WORK REQUEST
Reproduce verbatim the portion of the records below that starts with the line containing "Vernier caliper photo below. Length in mm? answer like 2" and continues through the line containing "reads: 16.6". Include both of those lines and nothing else.

DATA LISTING
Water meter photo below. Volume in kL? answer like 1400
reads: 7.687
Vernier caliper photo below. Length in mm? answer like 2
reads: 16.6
---
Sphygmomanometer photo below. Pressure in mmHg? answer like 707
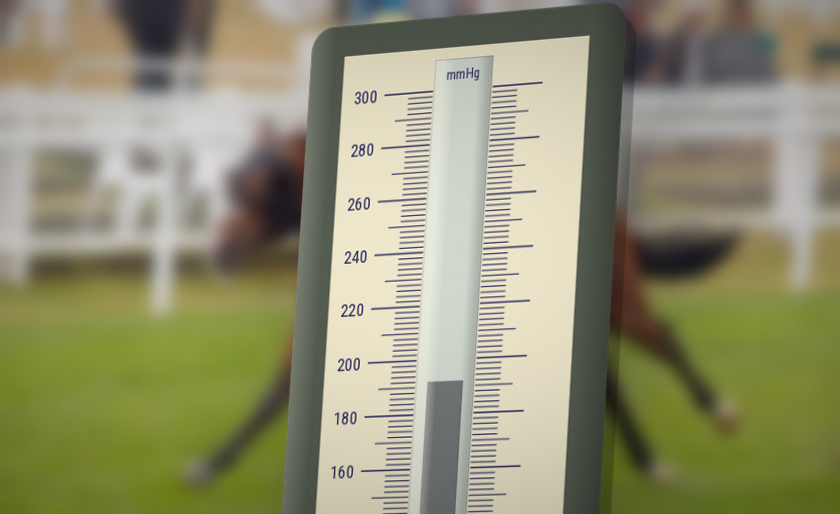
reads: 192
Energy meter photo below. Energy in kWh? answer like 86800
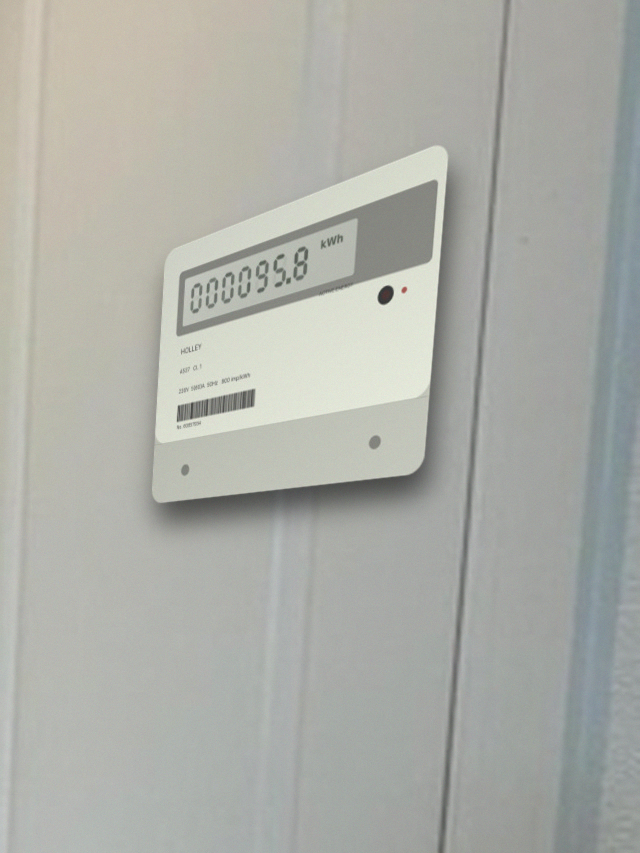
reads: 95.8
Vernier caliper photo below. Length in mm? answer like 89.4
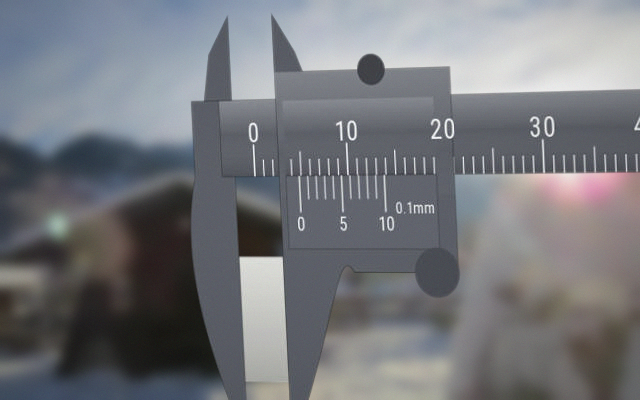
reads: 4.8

TASK ANSWER
Vernier caliper photo below. Length in mm? answer like 2
reads: 16.6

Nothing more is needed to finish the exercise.